### Required action 1
What does the anxiety passage give as the estimated hereditability of anxiety?
### Required action 2
Print the part of the anxiety passage starting with "LeDoux says that anxiety" and going on through "#beliefswork that I do.".

One of my heroes, the leading research neuroscientist Joseph LeDoux, has a new book out – Anxious: The Modern Mind in the Age of Anxiety.
He has, of course, been talking about the subject.
He says we can all learn to calm our minds ourselves, although that would be more work if you’re a born worrier. The hereditability of anxiety is estimated at between 30 and 40 per cent, although LeDoux says that the environment will regulate the degree to which a gene is expressed. In other words, it’s the usual mix of nature and nurture: if you have anxious parents, being anxious is modelled for you and you learn how to do it. The implication of this is that you can LEARN a replacement style. Replace the old behaviour.
LeDoux says that anxiety is a practice we engage in: we develop habits of mind as well as habits of behaviour. However, like most habits, it can be broken – which is the key element of the #beliefswork that I do.
Meanwhile, there is a simple way to can tackle our own anxiety, which LeDoux uses himself. “When you breathe in the proper way — something the yoga masters figured out centuries ago — it calms the conscious mind.”
When you breathe in the proper way, you naturally engage the parasympathetic nervous system which has the job of shutting down the fight-flight system. Breathing in the proper way is breathing deeply – but from the stomach, not that shallow breathing high up in the chest that is a tell-tale of anxiety. Try it – slowly.

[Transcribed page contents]
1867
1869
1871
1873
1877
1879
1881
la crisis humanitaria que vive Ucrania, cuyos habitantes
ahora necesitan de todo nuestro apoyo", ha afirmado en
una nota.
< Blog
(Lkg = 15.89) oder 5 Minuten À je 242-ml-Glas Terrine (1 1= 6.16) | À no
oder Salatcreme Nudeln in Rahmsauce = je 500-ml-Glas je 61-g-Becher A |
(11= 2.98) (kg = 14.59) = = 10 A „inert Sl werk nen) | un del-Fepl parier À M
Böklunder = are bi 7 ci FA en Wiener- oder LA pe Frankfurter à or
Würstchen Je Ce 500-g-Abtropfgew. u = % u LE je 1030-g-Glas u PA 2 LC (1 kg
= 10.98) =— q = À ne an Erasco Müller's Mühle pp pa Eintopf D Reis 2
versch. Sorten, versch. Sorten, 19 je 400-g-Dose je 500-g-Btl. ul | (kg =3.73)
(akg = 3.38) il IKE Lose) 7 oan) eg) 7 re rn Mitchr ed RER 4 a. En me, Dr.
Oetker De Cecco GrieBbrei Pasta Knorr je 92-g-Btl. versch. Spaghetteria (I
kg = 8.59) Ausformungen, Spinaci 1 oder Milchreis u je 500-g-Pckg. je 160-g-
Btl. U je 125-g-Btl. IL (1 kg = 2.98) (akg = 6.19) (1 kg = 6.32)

==

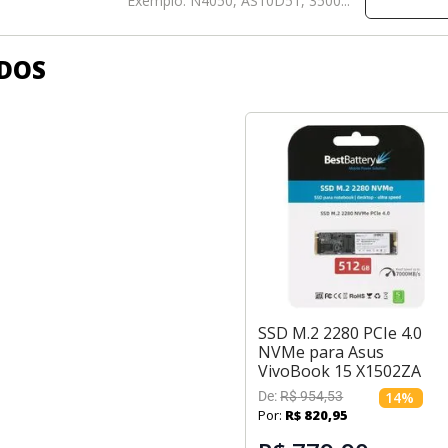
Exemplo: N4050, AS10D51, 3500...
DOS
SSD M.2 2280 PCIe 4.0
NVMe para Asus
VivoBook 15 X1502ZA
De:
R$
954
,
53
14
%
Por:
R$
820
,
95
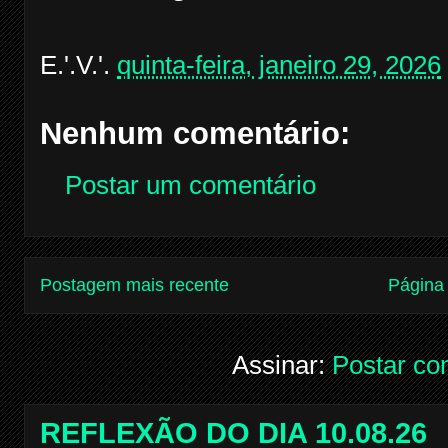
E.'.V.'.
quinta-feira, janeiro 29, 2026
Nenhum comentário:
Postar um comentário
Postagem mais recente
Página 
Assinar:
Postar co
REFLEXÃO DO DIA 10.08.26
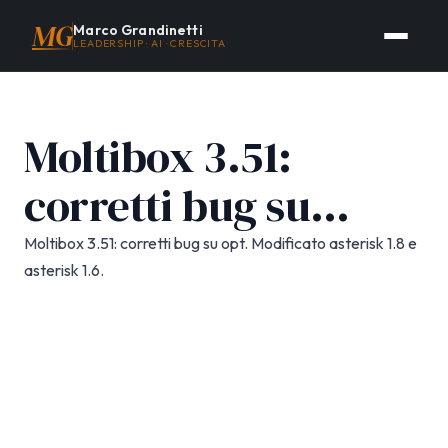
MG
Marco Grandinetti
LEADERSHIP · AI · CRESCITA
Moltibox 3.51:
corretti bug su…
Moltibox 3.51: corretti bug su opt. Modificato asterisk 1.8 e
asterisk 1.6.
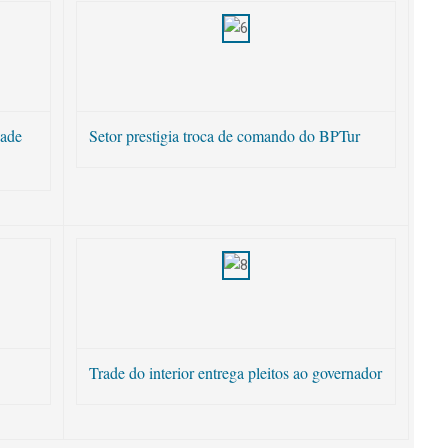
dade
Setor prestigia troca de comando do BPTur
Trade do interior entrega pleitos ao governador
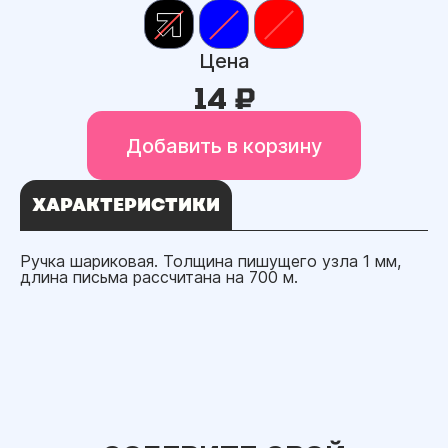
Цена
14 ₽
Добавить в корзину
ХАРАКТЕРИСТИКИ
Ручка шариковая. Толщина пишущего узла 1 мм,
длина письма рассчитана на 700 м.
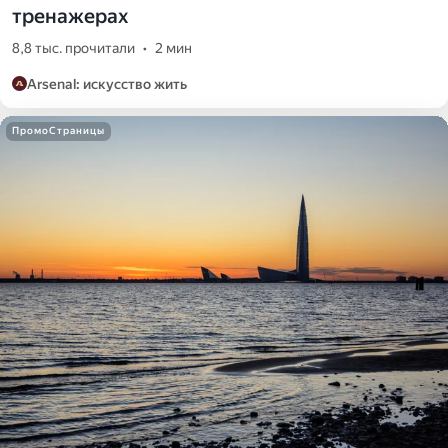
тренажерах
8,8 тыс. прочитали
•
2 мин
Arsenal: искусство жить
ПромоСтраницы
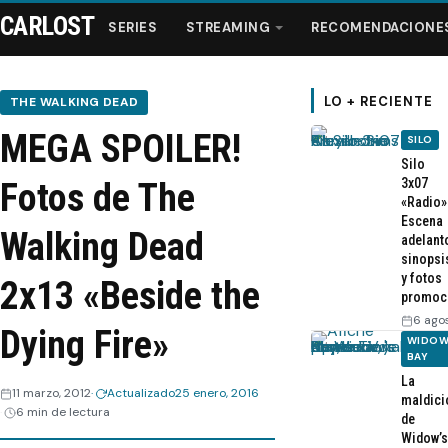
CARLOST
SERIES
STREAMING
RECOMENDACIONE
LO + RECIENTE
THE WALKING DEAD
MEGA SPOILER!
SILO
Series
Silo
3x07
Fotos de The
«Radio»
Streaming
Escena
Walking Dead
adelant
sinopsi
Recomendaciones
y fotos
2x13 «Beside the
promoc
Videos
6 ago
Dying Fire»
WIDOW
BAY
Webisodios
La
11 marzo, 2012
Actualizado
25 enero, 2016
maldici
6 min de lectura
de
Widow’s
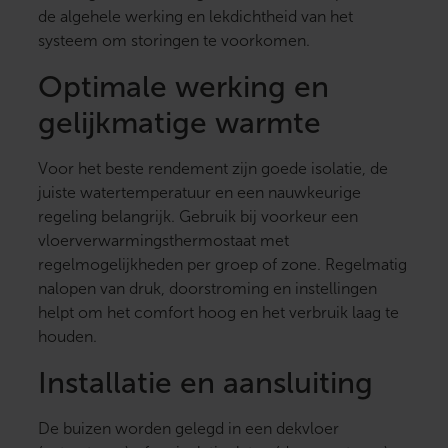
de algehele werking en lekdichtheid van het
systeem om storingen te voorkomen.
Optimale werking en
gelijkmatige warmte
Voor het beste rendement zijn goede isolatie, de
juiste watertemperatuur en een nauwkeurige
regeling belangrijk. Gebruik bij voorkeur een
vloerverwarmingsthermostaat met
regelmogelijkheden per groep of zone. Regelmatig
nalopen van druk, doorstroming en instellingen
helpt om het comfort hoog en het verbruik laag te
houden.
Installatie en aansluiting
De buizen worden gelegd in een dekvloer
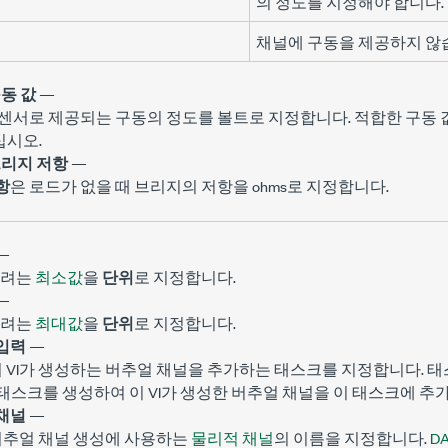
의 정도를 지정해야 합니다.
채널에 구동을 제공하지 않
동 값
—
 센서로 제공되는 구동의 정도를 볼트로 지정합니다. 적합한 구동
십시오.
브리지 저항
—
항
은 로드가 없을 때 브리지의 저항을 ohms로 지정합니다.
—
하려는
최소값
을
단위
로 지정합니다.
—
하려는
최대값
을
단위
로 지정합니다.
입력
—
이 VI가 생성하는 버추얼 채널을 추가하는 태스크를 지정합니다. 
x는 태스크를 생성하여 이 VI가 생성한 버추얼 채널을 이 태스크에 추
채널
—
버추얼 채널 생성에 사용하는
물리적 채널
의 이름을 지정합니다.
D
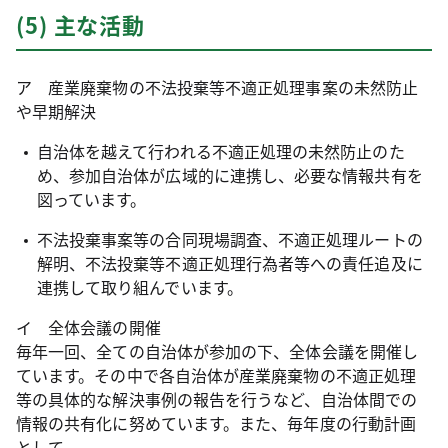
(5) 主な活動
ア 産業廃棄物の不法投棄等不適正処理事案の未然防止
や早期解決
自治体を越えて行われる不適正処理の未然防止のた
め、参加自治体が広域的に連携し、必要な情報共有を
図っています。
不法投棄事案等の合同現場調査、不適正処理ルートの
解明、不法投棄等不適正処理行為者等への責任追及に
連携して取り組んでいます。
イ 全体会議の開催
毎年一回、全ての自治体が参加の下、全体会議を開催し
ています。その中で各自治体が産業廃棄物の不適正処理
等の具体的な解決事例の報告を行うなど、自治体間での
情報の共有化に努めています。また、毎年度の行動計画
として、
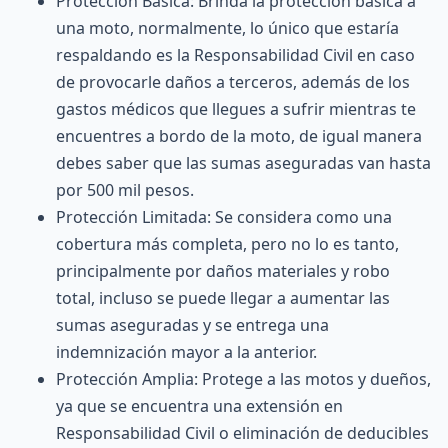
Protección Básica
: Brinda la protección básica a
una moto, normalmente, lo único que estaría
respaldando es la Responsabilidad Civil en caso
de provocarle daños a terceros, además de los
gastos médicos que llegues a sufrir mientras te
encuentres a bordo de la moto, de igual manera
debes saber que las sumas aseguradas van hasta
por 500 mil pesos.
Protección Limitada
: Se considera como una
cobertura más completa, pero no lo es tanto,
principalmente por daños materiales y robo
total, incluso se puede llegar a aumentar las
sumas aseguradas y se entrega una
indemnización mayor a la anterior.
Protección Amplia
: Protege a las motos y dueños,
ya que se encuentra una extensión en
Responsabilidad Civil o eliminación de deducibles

### Task result 1
Between 30 and 40 percent.

### Task result 2
LeDoux says that anxiety is a practice we engage in: we develop habits of mind as well as habits of behaviour. However, like most habits, it can be broken – which is the key element of the #beliefswork that I do.